If $S \subset A$, then $\overline{S} \subset \overline{A}$ (see this). But then since $\overline{A}\cap B=\emptyset$, $\,\overline{S}\cap B=\emptyset$, contradicting the premise that $\{A,B\}$ is a 2-block partition of $\overline{S}$. So $S \cap B \ne \emptyset$,

Using a symmetric argument, $S \cap A \ne \emptyset$.

So $\{S \cap A, S \cap B\}$ is a 2-block partition of $S$,

$$\tag 1 S = [S \cap A] \; \bigcup \; [S \cap B]$$

To show that $S$ is discounted we'll use the theory found in this math.stackexchange post

$\quad$Closure of a subset of a subspace of a topological space

So, denoting the closure of $S \cap A$ in $S$ by $\overline{S \cap A}^{(S)}$, we have

$$\tag 2 [\overline{S \cap A}^{(S)}] \cap [S \cap B] = [S \cap \overline{S \cap A}] \cap [S \cap B] $$

We have

$\quad \overline{S \cap A} \subset \overline{S} \cap \overline{A} \quad$ (the closure of an intersection of sets is always
$\quad \quad \quad \quad \quad \quad \quad \quad \;$ a subset of the intersection of the closures of the sets)

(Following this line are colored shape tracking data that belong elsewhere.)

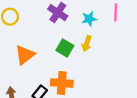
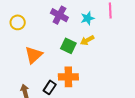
yellow arrow: (87, 44) -> (87, 40), turned 48

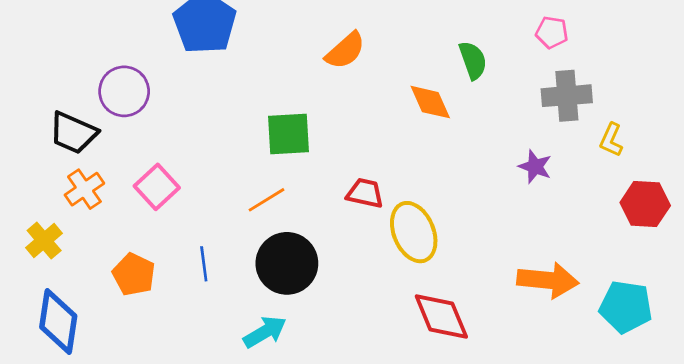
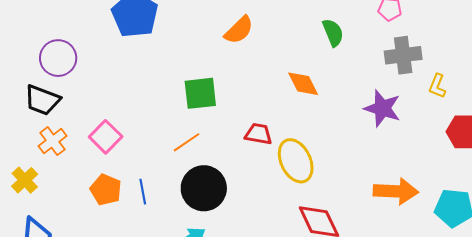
purple circle: (124, 91) -> (58, 58), moved
orange diamond: (430, 102) -> (303, 84), moved
purple star: (535, 167) -> (382, 108), size x1.5
orange pentagon: (134, 274) -> (106, 190), moved

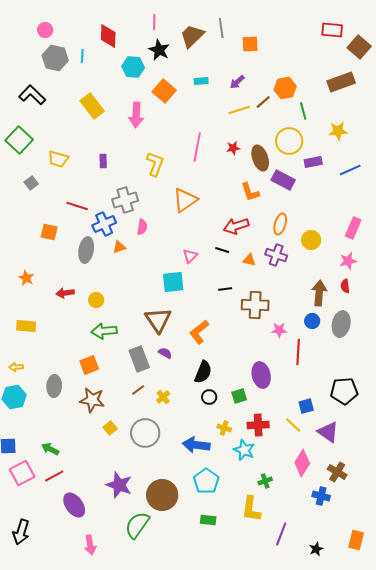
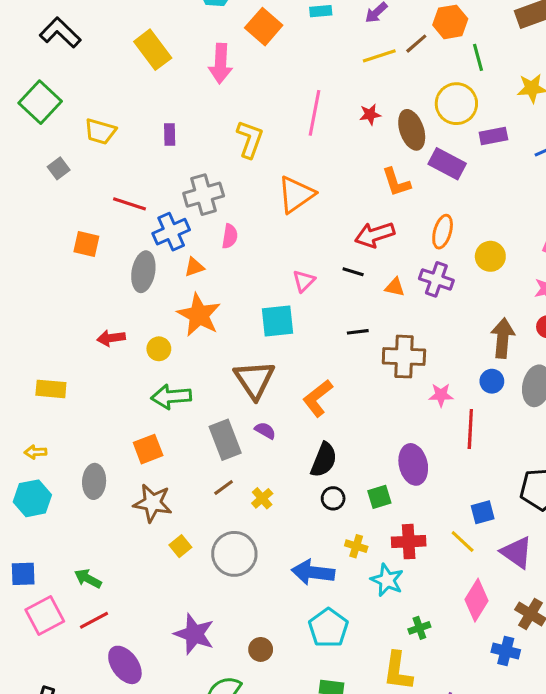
orange star: (26, 278) -> (199, 315), moved, size x1.8
brown circle: (162, 495) -> (261, 649), size x0.5

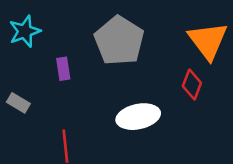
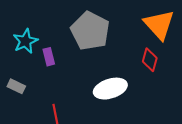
cyan star: (25, 31) -> (25, 41), moved

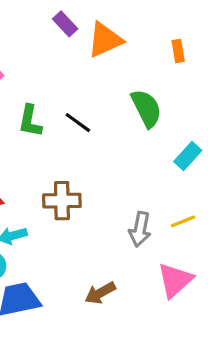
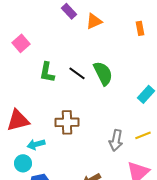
orange triangle: (105, 40) -> (94, 21), size x0.7
green semicircle: (146, 108) -> (103, 73), moved

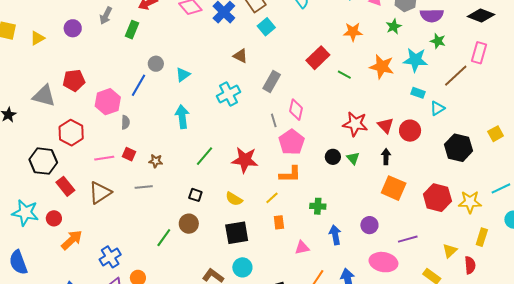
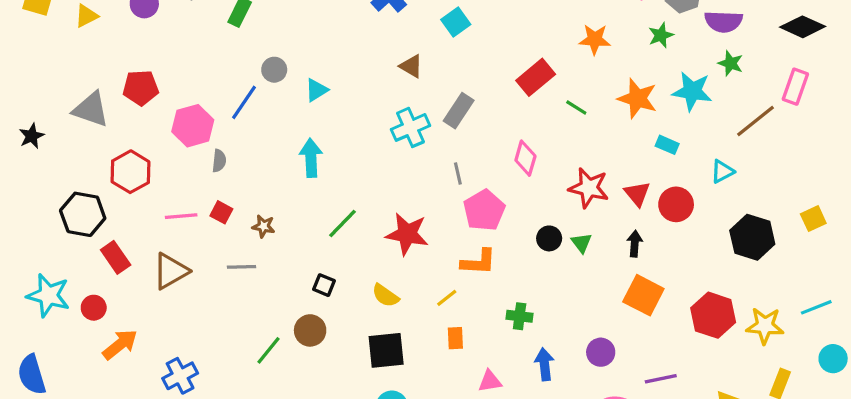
cyan rectangle: (418, 93) -> (667, 145), moved
cyan cross: (228, 94) -> (410, 127), moved
pink diamond: (296, 110) -> (525, 158), moved

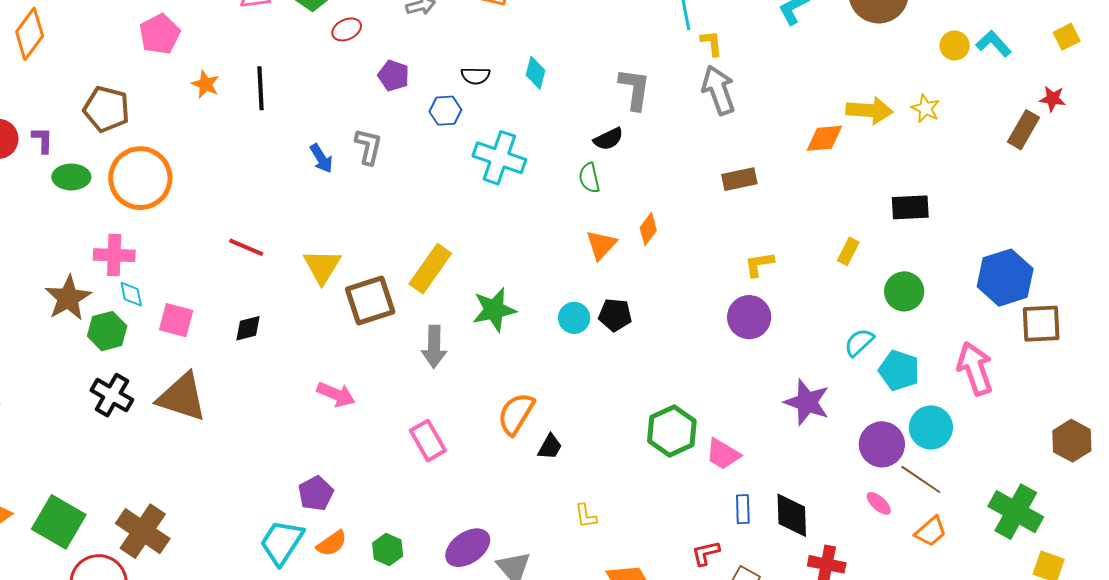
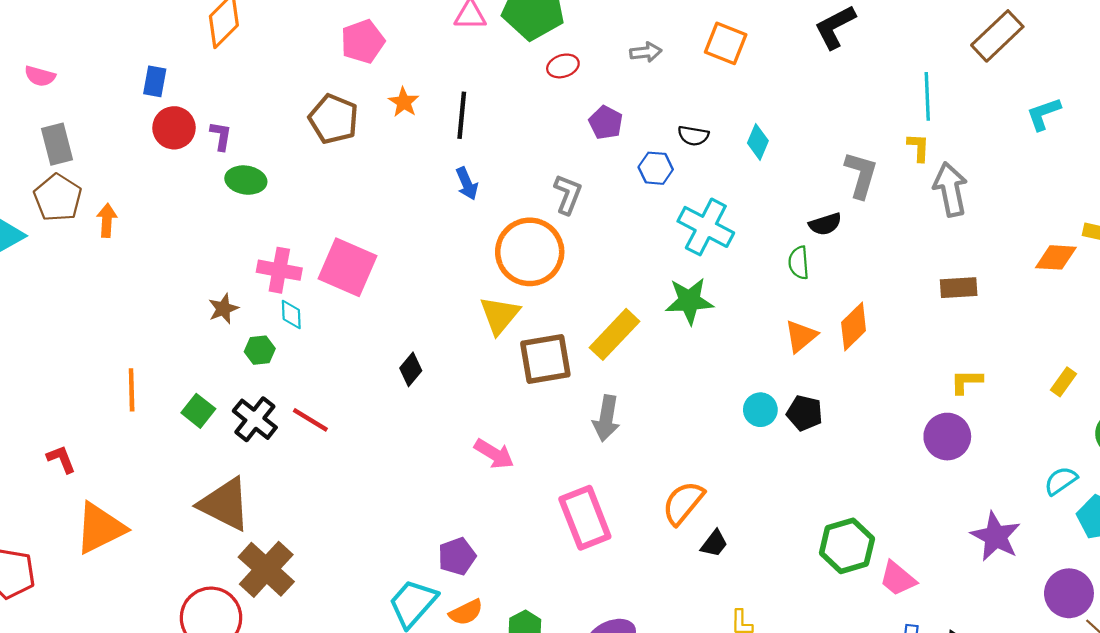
yellow L-shape: (712, 43) -> (918, 147), moved
brown pentagon: (106, 109) -> (334, 119), moved
blue arrow: (321, 158) -> (467, 184), moved
orange circle: (140, 178) -> (530, 252), moved
orange diamond: (648, 229) -> (854, 327), size x1.4
red line: (246, 247) -> (310, 420), moved
brown star: (68, 298) -> (223, 309), size x0.6
green star: (494, 310) -> (689, 301), moved
pink square: (176, 320) -> (347, 267), moved, size x1.5
black diamond: (248, 328) -> (411, 369), turned -44
green hexagon: (107, 331) -> (260, 350), size x0.7
brown triangle: (182, 397) -> (225, 504), moved
pink rectangle: (428, 441) -> (585, 518), size x1.4
green square: (59, 522) -> (198, 411), moved, size x0.6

and since $\overline{A}\cap B =\emptyset$, we must conclude that

$\quad [\overline{S \cap A}^{(S)}] \; \bigcap \; [S \cap B] = \emptyset$

Symmetric logic allows us to write

$\quad [S \cap A] \; \bigcap \;[\overline{S \cap B}^{(S)}] = \emptyset$

We have shown that $S$ is disconnected. $\quad \blacksquare$